I read through the adventure I was going to run a dozen or so times and knew how it was supposed to play out. I knew what the right choices were and what the wrong choices were. I knew how to make rolls and figure out difficulty. I knew what parts of the adventure I was supposed to read aloud to the players and what parts they weren't meant to see. I knew how it was all supposed to end. I really just needed to have my friends make characters and they could be done with the whole thing in an hour or two.

Naturally 5 minutes into my first game when the players wanted to make an incorrect-with-clear-and-dangerous-consequences left instead of a correct-and-necessary-to-furthering-the-plot right, one of the supposed-to-be helpless NPCs that the party was rescuing suggested strongly that the group should go the other direction with no clear follow up reasoning other than they should. This resulted in an argument from the players. Names were called, dice were thrown, character sheets torn up, and we never found out what happened down the left or right pathway.
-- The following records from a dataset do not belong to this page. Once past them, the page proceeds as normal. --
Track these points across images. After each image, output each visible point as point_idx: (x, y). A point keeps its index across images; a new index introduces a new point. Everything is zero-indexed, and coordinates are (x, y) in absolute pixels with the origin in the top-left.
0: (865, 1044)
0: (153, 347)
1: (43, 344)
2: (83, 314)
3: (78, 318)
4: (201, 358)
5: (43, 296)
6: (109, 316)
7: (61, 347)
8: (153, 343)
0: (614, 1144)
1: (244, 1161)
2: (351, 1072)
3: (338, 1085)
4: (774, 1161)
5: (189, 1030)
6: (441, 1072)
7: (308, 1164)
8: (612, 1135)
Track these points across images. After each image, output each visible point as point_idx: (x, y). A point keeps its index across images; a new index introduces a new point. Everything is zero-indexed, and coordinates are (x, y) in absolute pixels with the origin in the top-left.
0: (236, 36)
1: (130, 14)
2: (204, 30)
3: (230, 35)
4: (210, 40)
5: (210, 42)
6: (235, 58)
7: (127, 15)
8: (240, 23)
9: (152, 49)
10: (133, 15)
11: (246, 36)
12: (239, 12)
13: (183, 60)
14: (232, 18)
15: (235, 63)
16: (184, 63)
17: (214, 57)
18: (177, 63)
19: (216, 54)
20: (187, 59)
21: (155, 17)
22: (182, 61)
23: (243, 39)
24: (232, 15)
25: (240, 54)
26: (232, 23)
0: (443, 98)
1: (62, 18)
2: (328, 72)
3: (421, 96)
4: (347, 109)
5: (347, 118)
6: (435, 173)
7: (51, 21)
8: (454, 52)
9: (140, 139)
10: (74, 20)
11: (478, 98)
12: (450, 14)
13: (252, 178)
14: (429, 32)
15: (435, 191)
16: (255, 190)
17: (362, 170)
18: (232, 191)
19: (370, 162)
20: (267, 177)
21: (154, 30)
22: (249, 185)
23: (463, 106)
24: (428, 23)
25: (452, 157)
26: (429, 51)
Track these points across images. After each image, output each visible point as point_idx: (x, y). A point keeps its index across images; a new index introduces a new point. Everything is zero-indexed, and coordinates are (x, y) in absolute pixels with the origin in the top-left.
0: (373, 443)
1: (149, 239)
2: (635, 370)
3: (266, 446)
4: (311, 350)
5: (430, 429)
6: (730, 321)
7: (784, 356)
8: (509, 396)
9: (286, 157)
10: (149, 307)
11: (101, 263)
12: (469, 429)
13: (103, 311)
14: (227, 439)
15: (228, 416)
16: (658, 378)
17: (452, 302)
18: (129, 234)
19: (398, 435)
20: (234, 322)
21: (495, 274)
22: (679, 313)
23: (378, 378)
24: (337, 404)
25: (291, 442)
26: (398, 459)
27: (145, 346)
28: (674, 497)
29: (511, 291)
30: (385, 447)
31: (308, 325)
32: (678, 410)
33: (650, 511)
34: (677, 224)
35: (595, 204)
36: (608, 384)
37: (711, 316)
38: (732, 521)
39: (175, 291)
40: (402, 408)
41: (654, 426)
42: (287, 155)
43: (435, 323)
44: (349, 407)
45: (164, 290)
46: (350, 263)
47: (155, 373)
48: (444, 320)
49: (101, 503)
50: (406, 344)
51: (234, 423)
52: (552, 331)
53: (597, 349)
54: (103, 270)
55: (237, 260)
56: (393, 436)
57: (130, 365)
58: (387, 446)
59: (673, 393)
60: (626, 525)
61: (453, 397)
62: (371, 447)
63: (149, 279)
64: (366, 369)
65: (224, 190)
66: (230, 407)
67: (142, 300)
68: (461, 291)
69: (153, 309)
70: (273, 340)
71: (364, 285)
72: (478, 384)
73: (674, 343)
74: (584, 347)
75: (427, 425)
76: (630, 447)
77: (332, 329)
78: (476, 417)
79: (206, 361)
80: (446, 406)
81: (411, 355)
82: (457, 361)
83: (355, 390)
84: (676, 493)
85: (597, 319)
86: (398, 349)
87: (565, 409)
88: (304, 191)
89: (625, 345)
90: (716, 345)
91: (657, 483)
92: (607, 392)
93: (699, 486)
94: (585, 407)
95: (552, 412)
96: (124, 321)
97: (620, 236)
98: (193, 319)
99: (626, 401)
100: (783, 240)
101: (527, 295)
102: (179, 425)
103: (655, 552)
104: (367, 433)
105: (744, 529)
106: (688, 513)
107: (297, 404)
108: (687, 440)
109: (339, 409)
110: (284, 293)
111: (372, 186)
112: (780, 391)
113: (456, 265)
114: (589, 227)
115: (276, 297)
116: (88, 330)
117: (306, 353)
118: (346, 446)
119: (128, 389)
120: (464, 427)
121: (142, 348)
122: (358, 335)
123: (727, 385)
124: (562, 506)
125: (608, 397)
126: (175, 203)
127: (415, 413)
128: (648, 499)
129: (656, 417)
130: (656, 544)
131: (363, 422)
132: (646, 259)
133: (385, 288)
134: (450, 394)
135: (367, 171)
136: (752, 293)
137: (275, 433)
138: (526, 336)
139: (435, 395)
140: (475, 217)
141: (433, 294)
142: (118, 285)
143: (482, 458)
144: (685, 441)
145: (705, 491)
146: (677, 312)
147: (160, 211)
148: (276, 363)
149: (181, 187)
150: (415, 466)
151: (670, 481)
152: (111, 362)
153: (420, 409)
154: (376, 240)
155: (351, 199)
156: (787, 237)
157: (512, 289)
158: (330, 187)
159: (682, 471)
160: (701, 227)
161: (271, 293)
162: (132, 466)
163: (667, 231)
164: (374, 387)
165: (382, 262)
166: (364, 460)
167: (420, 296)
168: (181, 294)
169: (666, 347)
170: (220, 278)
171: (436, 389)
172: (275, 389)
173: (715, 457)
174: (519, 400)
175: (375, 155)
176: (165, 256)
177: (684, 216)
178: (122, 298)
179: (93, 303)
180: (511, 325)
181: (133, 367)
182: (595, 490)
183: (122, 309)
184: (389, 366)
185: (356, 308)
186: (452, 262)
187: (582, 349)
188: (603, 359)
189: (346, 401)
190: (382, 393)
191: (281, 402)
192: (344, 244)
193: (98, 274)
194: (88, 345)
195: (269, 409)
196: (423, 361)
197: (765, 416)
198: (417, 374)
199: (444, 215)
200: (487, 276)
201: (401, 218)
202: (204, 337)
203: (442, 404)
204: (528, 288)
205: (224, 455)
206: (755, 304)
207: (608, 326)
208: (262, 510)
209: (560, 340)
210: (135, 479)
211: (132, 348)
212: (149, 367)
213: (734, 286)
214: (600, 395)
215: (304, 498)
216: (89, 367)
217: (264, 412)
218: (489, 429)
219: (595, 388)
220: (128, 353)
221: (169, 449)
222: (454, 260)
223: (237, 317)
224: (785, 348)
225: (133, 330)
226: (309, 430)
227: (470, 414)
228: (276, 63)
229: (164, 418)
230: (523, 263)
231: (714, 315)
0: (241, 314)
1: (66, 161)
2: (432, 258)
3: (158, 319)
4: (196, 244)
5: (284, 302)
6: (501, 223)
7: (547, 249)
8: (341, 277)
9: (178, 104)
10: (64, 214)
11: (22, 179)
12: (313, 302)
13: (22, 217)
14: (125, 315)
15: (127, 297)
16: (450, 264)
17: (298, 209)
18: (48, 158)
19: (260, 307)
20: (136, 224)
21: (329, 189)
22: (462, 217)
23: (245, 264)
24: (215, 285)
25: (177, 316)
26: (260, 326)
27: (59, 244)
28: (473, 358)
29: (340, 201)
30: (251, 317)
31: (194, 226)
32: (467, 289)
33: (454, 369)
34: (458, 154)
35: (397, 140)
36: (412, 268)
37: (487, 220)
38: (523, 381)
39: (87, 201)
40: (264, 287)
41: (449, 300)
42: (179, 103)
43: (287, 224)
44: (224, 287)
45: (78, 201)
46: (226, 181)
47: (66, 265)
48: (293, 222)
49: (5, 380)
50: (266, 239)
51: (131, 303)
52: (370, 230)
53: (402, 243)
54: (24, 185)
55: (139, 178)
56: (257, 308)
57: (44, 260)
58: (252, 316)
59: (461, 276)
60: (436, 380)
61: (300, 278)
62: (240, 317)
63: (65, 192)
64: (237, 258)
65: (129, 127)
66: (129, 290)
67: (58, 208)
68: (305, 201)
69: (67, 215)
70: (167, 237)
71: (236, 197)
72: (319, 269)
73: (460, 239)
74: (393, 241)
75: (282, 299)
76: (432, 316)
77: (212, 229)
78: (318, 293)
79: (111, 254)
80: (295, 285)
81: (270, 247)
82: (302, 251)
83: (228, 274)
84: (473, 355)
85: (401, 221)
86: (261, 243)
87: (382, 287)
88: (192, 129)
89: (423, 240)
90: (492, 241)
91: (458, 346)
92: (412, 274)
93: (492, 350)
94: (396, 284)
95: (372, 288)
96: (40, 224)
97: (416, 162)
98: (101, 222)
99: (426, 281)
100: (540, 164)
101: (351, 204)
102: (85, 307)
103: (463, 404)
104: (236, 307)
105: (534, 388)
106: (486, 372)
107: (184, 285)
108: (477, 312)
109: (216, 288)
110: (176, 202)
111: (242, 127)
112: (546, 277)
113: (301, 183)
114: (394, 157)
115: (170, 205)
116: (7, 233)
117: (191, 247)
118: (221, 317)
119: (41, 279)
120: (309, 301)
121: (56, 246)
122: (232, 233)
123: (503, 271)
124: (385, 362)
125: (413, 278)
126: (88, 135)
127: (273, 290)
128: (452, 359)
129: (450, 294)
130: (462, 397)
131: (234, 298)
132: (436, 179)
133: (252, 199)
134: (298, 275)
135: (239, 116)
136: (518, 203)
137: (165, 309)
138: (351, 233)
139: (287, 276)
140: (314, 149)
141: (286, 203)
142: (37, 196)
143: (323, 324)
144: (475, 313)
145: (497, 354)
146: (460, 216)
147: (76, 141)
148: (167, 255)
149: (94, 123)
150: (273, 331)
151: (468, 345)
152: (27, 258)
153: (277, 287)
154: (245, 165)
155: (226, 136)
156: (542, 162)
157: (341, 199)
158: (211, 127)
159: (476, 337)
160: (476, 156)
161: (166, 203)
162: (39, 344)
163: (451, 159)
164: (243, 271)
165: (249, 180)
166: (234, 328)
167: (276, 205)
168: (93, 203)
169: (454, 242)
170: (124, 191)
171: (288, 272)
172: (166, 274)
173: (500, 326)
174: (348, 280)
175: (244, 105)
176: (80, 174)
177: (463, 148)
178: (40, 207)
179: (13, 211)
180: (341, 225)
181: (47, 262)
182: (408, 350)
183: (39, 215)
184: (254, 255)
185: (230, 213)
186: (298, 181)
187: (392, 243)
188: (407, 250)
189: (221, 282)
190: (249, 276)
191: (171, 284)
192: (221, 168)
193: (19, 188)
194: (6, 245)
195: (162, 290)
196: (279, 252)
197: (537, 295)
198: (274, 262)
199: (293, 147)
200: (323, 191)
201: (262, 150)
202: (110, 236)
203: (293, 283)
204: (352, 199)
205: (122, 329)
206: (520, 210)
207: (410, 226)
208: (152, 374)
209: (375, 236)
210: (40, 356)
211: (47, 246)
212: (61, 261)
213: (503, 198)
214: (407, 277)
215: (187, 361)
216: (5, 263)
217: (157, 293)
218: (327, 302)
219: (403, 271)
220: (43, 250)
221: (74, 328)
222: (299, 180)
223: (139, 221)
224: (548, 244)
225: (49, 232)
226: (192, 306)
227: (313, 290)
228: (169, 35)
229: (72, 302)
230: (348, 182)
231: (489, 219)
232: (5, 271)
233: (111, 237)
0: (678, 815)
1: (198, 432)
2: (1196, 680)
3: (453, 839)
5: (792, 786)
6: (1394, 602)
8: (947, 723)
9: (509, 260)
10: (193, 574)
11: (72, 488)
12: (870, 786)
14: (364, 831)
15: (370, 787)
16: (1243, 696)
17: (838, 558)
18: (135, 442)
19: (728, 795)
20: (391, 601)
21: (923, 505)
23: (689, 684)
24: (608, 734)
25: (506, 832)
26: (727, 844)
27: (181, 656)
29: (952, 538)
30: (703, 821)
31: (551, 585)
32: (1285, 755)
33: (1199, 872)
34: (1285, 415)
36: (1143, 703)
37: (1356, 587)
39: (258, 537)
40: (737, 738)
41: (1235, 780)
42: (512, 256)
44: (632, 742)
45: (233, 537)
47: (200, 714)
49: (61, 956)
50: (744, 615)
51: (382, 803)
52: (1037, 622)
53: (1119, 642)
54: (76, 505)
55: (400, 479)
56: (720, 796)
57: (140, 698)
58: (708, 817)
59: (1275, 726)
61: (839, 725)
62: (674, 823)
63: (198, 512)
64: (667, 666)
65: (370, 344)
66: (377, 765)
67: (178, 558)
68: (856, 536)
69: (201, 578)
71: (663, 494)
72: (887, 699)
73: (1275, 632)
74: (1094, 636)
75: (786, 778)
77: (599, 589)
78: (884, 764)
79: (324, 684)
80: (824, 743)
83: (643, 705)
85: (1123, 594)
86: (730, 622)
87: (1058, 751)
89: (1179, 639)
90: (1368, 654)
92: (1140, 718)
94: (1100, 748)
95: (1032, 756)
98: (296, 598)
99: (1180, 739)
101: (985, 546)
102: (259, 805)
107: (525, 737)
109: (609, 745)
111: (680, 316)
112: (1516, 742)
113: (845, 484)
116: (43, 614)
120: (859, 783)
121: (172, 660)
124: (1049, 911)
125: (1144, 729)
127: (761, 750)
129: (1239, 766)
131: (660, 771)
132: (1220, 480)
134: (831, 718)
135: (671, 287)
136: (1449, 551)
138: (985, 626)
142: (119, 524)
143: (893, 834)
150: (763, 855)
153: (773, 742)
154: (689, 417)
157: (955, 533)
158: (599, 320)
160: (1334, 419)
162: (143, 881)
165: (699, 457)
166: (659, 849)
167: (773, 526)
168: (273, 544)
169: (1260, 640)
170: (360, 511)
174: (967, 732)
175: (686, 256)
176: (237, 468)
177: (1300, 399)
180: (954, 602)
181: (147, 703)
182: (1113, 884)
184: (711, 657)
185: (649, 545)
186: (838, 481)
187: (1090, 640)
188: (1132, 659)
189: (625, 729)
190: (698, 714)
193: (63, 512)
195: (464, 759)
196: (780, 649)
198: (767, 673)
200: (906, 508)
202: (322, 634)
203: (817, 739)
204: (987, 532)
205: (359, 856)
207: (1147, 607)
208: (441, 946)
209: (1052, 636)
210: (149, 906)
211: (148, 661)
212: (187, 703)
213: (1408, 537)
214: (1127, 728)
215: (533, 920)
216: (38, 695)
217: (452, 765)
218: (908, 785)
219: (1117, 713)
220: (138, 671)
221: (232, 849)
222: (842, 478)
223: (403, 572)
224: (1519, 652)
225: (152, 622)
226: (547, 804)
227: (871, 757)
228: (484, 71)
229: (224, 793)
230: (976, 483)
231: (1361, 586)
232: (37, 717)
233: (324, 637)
Now clever readers will be thinking: "WTF Our Hero the GM? Why not just switch the directions the book said and continue the game like they'd chosen the right path anyway?" Honestly the thought never occurred to me. I was young and inexperienced and I had read all the GM information for the game so I had just assumed I was doing it the right way.

I've since come to understand that the problem wasn't me. The problem lies in all core-books ever written. Absolutely none of them cover the most important concept that every GM needs to understand to the very core of their being if they want to be successful: players will always find a way to screw up a plan. There will always be someone at the table who considers the situation in a way you didn't prepare for no matter what you think you have done to make the adventure you wrote player-proof.

This is inevitable when you play RPGs with a group. It is also what makes playing RPGs fun. If they didn't have the unpredictability of a story being told by several people at once, then it would be an elaborate choose your own adventure books without any replay value. That is what makes it so strange that core-books gloss over the fact that this stuff comes up with simple lines like: Remember to have fun! I suppose it is important to remember to have fun, but if the book never really clarifies how you keep the game fun it renders the phrase meaningless.

So the moral of this story is: it's not your fault if your game isn't good or fell apart, chances are the book never told you how to make the game good or not fall apart. Learn from what went wrong and make the next game better.